## INFORMATION SHOWN
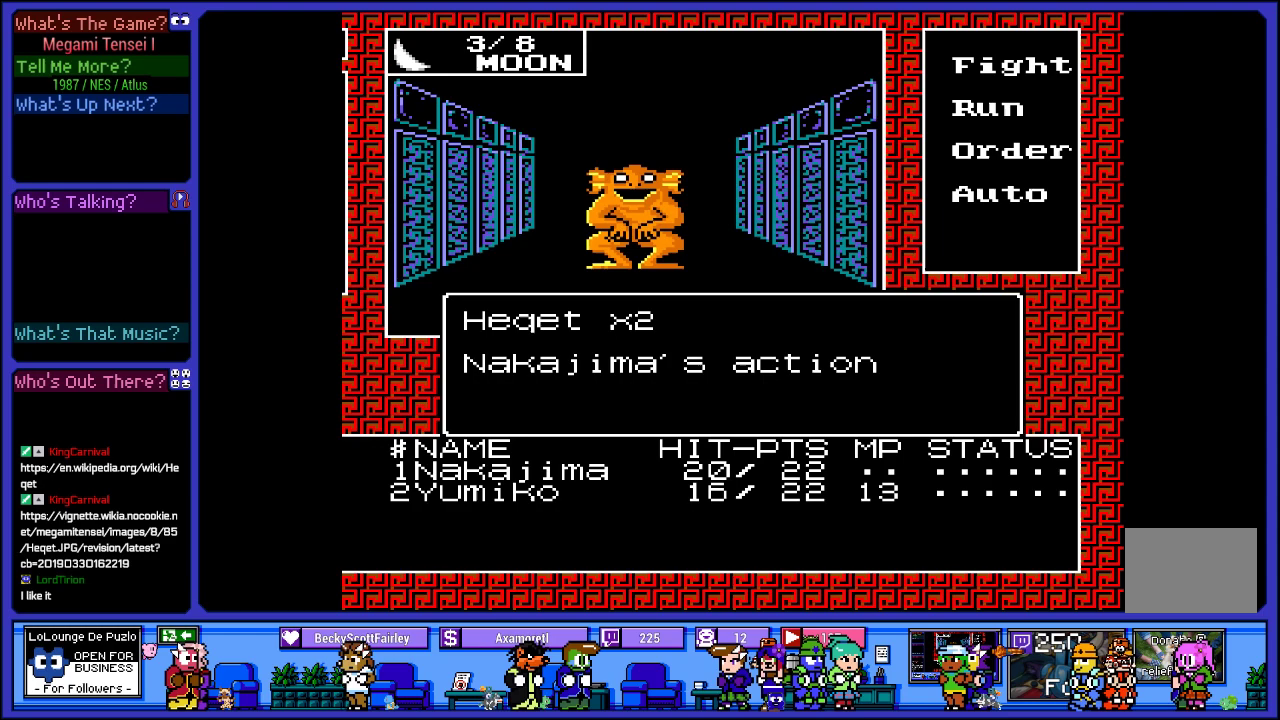
{"buttons": [], "left_stick": "center", "right_stick": "center", "events": [[117, "CIRCLE", "down"], [250, "CIRCLE", "up"], [350, "CIRCLE", "down"], [467, "CIRCLE", "up"]]}
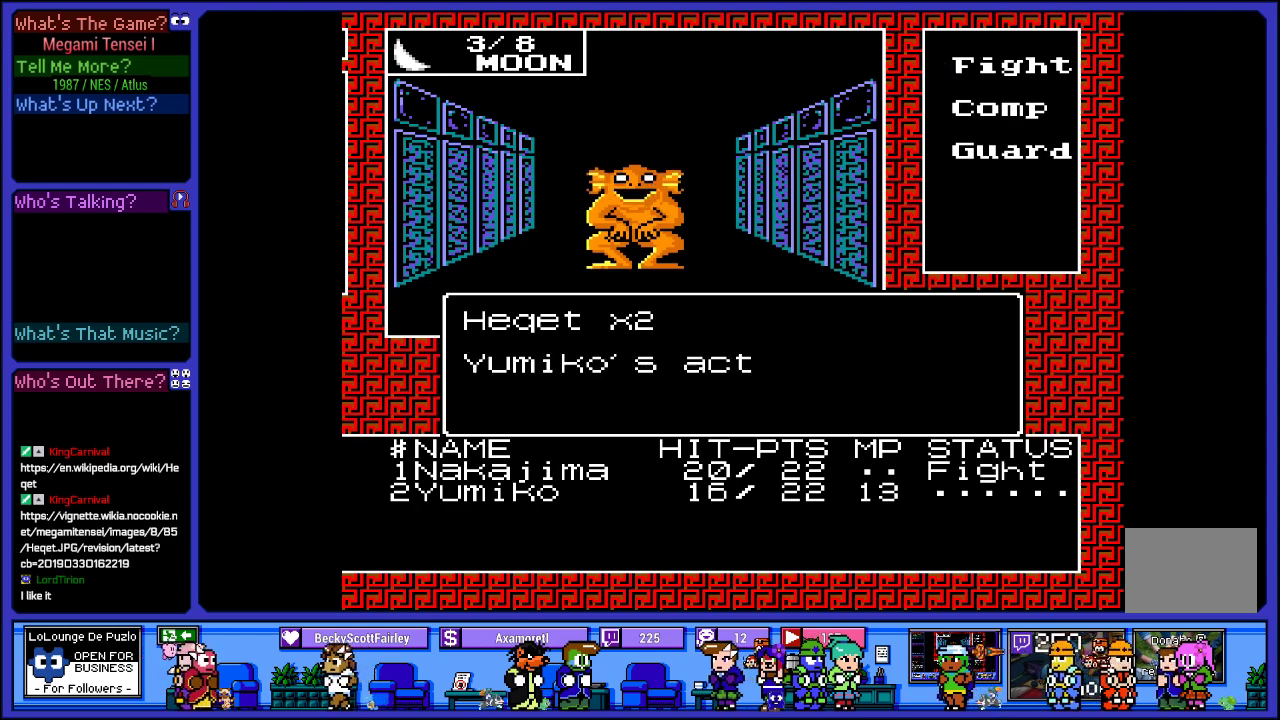
{"buttons": [], "left_stick": "center", "right_stick": "center", "events": [[67, "CIRCLE", "down"], [200, "CIRCLE", "up"], [283, "CIRCLE", "down"], [417, "CIRCLE", "up"]]}
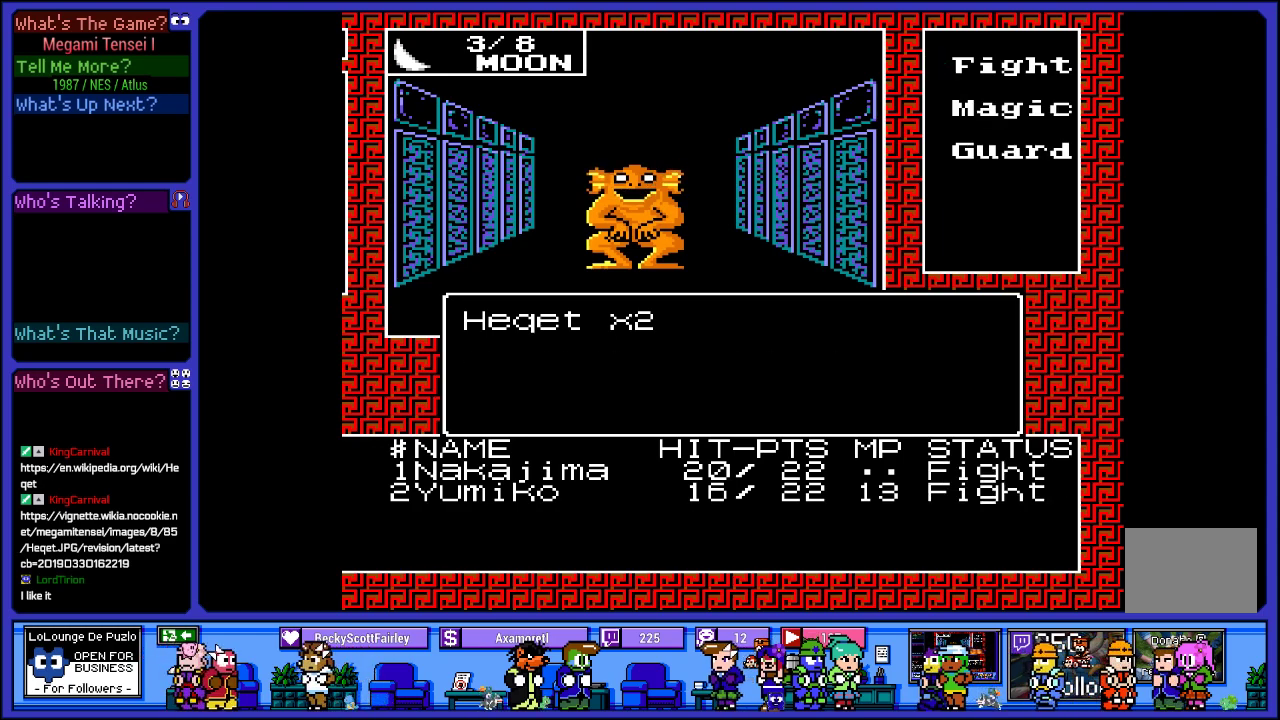
{"buttons": [], "left_stick": "center", "right_stick": "center", "events": [[33, "CIRCLE", "down"], [183, "CIRCLE", "up"], [283, "CIRCLE", "down"], [433, "CIRCLE", "up"]]}
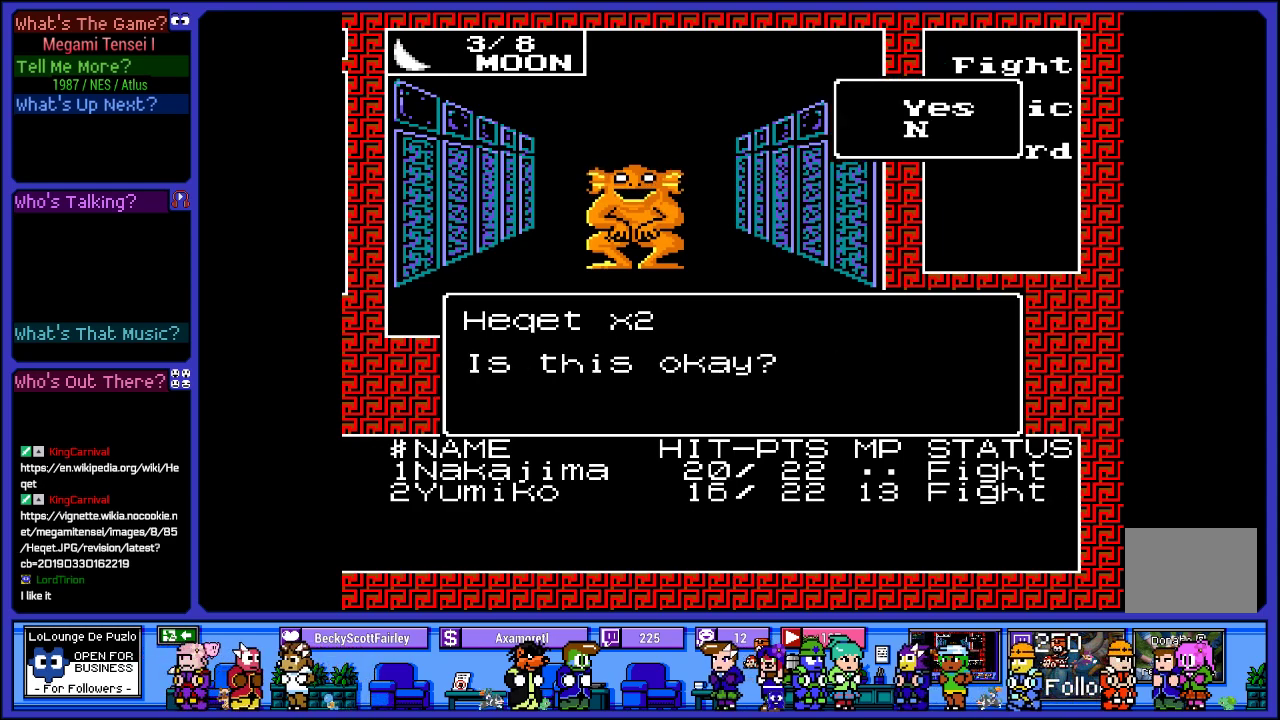
{"buttons": [], "left_stick": "center", "right_stick": "center", "events": [[50, "CIRCLE", "down"], [200, "CIRCLE", "up"], [283, "CIRCLE", "down"], [433, "CIRCLE", "up"]]}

## ASSIGNED TASK
Once the pictures have been removed, reproduce each line of the material above exactly.

## THE COMPLETED TASK
{"buttons": [], "left_stick": "center", "right_stick": "center", "events": [[117, "CIRCLE", "down"], [250, "CIRCLE", "up"], [350, "CIRCLE", "down"], [467, "CIRCLE", "up"]]}
{"buttons": [], "left_stick": "center", "right_stick": "center", "events": [[67, "CIRCLE", "down"], [200, "CIRCLE", "up"], [283, "CIRCLE", "down"], [417, "CIRCLE", "up"]]}
{"buttons": [], "left_stick": "center", "right_stick": "center", "events": [[33, "CIRCLE", "down"], [183, "CIRCLE", "up"], [283, "CIRCLE", "down"], [433, "CIRCLE", "up"]]}
{"buttons": [], "left_stick": "center", "right_stick": "center", "events": [[50, "CIRCLE", "down"], [200, "CIRCLE", "up"], [283, "CIRCLE", "down"], [433, "CIRCLE", "up"]]}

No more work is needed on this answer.